▶ [TASK STATEMENT]: Extract, without alteration, every line of the entries that runs from the very first line through the line containing "klasická írska sladová", with both ends included.

▶ [DATASET]:
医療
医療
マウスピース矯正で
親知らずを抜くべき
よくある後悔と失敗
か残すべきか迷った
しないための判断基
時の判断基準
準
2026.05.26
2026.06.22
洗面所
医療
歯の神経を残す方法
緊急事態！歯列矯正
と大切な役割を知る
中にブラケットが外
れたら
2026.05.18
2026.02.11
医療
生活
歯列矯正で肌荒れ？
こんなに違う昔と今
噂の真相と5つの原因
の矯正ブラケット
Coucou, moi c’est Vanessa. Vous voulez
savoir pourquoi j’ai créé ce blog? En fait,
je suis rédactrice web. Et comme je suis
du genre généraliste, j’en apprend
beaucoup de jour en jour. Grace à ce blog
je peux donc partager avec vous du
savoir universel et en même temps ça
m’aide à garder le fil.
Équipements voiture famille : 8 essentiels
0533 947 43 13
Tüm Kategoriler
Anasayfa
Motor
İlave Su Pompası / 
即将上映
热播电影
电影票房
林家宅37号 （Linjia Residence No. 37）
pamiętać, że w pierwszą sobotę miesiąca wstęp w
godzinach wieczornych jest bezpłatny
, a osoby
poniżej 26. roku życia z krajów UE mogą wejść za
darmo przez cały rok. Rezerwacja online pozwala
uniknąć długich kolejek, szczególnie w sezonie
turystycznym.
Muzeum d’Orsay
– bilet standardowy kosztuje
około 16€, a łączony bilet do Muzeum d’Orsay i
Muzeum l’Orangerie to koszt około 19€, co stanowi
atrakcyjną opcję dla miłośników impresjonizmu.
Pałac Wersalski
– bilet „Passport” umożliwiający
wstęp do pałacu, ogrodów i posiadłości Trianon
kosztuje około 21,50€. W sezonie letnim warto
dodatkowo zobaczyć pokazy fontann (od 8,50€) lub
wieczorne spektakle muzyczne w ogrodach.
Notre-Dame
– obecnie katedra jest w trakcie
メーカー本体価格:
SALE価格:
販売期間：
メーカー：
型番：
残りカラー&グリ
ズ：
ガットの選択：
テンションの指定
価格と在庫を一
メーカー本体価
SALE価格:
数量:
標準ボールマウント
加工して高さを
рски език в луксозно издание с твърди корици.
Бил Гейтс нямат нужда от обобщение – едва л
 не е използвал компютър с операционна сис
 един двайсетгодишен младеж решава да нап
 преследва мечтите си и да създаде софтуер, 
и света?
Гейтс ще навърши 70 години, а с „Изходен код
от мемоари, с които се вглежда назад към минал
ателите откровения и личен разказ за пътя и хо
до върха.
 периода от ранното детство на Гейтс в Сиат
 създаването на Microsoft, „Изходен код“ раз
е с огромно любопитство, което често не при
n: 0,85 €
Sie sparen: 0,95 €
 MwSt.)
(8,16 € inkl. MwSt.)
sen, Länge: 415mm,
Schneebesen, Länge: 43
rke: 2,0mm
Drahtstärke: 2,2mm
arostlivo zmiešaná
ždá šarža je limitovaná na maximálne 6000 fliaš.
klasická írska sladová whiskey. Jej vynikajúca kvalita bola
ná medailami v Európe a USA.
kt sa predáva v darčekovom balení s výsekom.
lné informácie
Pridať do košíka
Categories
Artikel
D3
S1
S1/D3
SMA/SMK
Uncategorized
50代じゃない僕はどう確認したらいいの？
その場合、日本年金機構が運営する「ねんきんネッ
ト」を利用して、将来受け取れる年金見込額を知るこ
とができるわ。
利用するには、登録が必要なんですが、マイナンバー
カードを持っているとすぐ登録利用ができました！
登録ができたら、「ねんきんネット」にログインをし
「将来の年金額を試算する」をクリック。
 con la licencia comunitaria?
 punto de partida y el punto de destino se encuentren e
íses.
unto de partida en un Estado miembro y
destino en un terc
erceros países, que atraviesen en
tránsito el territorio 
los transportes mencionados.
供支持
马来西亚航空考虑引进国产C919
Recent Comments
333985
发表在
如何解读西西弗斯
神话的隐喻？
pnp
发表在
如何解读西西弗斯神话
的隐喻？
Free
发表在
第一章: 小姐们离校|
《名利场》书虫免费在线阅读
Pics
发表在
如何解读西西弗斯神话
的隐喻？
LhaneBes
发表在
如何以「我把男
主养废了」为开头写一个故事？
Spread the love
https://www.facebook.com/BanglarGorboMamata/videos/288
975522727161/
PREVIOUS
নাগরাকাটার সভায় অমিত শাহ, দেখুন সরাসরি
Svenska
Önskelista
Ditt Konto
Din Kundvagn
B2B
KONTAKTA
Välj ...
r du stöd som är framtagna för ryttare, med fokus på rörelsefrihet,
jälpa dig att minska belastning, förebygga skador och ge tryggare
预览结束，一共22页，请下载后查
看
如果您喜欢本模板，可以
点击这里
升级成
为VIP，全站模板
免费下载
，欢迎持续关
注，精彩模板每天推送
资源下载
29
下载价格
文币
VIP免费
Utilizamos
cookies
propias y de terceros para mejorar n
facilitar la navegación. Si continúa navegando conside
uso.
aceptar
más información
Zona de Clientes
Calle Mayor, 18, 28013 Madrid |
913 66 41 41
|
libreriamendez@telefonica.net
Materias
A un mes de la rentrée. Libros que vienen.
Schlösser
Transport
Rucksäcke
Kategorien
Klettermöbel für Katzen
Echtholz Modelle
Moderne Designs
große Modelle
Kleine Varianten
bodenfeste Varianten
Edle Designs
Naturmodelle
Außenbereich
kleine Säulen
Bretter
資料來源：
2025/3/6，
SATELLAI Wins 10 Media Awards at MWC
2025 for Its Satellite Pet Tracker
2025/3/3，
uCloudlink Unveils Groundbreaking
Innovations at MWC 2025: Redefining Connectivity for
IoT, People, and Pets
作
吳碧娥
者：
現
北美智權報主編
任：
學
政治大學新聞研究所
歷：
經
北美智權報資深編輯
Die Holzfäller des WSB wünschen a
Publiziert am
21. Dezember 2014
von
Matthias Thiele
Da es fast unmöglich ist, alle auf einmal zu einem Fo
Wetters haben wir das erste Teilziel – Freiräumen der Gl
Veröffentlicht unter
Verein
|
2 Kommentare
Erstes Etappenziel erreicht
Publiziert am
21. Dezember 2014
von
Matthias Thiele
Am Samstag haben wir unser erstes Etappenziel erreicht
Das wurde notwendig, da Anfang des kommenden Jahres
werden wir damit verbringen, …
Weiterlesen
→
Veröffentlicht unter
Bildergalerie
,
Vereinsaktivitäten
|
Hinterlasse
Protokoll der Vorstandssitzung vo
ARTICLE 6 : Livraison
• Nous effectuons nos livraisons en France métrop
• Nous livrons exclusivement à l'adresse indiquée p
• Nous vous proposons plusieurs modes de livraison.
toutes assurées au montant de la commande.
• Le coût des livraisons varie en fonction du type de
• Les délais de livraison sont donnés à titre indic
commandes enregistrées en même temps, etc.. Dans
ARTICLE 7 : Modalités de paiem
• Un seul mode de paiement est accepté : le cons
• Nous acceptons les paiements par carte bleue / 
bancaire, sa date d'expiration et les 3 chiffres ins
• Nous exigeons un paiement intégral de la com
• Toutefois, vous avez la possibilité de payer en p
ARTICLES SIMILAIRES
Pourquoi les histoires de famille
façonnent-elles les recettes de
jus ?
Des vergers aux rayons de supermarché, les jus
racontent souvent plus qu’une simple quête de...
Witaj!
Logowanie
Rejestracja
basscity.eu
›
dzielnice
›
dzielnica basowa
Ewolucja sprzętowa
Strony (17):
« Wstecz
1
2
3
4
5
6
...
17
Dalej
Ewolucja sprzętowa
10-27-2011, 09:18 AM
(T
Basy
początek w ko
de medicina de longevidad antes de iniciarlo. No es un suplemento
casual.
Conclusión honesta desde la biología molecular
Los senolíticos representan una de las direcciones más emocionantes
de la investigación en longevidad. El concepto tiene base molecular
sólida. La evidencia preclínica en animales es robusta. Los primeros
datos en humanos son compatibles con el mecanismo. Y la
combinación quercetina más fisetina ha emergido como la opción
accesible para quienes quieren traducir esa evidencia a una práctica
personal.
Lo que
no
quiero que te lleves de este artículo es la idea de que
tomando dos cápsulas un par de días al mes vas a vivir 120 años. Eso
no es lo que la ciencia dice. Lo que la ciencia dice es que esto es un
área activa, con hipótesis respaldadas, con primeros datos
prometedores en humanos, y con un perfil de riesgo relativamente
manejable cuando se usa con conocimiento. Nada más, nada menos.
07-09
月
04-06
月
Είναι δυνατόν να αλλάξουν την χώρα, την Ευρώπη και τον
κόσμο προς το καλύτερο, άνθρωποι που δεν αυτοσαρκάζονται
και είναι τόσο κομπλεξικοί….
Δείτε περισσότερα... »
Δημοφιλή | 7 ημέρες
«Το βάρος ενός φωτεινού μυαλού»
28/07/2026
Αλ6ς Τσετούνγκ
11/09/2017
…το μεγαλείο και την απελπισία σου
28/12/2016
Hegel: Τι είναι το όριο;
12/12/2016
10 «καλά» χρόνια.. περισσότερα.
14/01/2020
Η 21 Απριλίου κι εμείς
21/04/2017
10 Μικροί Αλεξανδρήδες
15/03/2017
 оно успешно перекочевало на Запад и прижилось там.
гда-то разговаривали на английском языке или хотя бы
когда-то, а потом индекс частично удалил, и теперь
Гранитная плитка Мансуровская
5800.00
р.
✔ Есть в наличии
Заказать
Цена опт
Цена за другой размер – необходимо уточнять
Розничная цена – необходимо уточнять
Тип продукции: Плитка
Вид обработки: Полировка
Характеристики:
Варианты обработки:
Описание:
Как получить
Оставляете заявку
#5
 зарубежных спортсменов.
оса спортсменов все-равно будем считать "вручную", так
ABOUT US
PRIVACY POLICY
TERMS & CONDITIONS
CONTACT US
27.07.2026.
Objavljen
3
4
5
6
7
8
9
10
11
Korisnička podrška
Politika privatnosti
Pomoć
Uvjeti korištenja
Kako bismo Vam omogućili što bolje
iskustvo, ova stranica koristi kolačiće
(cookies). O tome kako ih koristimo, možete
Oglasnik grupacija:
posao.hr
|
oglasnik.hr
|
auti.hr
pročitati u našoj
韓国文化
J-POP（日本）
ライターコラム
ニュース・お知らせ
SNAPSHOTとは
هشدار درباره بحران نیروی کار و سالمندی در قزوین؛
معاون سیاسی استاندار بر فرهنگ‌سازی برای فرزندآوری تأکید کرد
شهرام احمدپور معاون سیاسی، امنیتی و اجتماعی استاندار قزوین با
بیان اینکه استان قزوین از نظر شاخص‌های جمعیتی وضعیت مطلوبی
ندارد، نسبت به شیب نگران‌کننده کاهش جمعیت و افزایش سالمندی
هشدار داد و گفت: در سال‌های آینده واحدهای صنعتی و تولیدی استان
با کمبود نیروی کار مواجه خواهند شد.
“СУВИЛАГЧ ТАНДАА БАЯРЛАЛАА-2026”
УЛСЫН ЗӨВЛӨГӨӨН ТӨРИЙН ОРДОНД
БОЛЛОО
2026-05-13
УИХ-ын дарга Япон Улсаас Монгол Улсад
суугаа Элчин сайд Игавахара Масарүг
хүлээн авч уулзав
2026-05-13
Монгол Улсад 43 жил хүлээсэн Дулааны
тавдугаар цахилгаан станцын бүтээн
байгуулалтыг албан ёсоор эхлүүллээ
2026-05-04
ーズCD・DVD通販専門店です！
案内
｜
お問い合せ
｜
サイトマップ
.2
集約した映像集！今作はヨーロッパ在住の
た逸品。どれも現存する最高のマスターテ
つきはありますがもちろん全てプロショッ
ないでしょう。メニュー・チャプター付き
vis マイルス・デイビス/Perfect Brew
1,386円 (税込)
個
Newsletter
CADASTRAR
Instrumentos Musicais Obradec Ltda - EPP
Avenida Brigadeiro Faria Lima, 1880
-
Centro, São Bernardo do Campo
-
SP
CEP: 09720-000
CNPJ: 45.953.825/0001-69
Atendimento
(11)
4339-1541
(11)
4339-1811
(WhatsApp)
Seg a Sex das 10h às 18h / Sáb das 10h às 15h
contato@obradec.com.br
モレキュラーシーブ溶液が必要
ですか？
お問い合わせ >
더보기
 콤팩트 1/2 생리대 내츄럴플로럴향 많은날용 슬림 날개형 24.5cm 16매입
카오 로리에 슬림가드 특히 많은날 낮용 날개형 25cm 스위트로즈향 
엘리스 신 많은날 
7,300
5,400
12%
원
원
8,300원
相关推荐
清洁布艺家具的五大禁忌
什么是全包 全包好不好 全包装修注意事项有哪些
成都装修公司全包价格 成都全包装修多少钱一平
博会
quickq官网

▶ [RESULT]:
医療
医療
マウスピース矯正で
親知らずを抜くべき
よくある後悔と失敗
か残すべきか迷った
しないための判断基
時の判断基準
準
2026.05.26
2026.06.22
洗面所
医療
歯の神経を残す方法
緊急事態！歯列矯正
と大切な役割を知る
中にブラケットが外
れたら
2026.05.18
2026.02.11
医療
生活
歯列矯正で肌荒れ？
こんなに違う昔と今
噂の真相と5つの原因
の矯正ブラケット
Coucou, moi c’est Vanessa. Vous voulez
savoir pourquoi j’ai créé ce blog? En fait,
je suis rédactrice web. Et comme je suis
du genre généraliste, j’en apprend
beaucoup de jour en jour. Grace à ce blog
je peux donc partager avec vous du
savoir universel et en même temps ça
m’aide à garder le fil.
Équipements voiture famille : 8 essentiels
0533 947 43 13
Tüm Kategoriler
Anasayfa
Motor
İlave Su Pompası / 
即将上映
热播电影
电影票房
林家宅37号 （Linjia Residence No. 37）
pamiętać, że w pierwszą sobotę miesiąca wstęp w
godzinach wieczornych jest bezpłatny
, a osoby
poniżej 26. roku życia z krajów UE mogą wejść za
darmo przez cały rok. Rezerwacja online pozwala
uniknąć długich kolejek, szczególnie w sezonie
turystycznym.
Muzeum d’Orsay
– bilet standardowy kosztuje
około 16€, a łączony bilet do Muzeum d’Orsay i
Muzeum l’Orangerie to koszt około 19€, co stanowi
atrakcyjną opcję dla miłośników impresjonizmu.
Pałac Wersalski
– bilet „Passport” umożliwiający
wstęp do pałacu, ogrodów i posiadłości Trianon
kosztuje około 21,50€. W sezonie letnim warto
dodatkowo zobaczyć pokazy fontann (od 8,50€) lub
wieczorne spektakle muzyczne w ogrodach.
Notre-Dame
– obecnie katedra jest w trakcie
メーカー本体価格:
SALE価格:
販売期間：
メーカー：
型番：
残りカラー&グリ
ズ：
ガットの選択：
テンションの指定
価格と在庫を一
メーカー本体価
SALE価格:
数量:
標準ボールマウント
加工して高さを
рски език в луксозно издание с твърди корици.
Бил Гейтс нямат нужда от обобщение – едва л
 не е използвал компютър с операционна сис
 един двайсетгодишен младеж решава да нап
 преследва мечтите си и да създаде софтуер, 
и света?
Гейтс ще навърши 70 години, а с „Изходен код
от мемоари, с които се вглежда назад към минал
ателите откровения и личен разказ за пътя и хо
до върха.
 периода от ранното детство на Гейтс в Сиат
 създаването на Microsoft, „Изходен код“ раз
е с огромно любопитство, което често не при
n: 0,85 €
Sie sparen: 0,95 €
 MwSt.)
(8,16 € inkl. MwSt.)
sen, Länge: 415mm,
Schneebesen, Länge: 43
rke: 2,0mm
Drahtstärke: 2,2mm
arostlivo zmiešaná
ždá šarža je limitovaná na maximálne 6000 fliaš.
klasická írska sladová whiskey. Jej vynikajúca kvalita bola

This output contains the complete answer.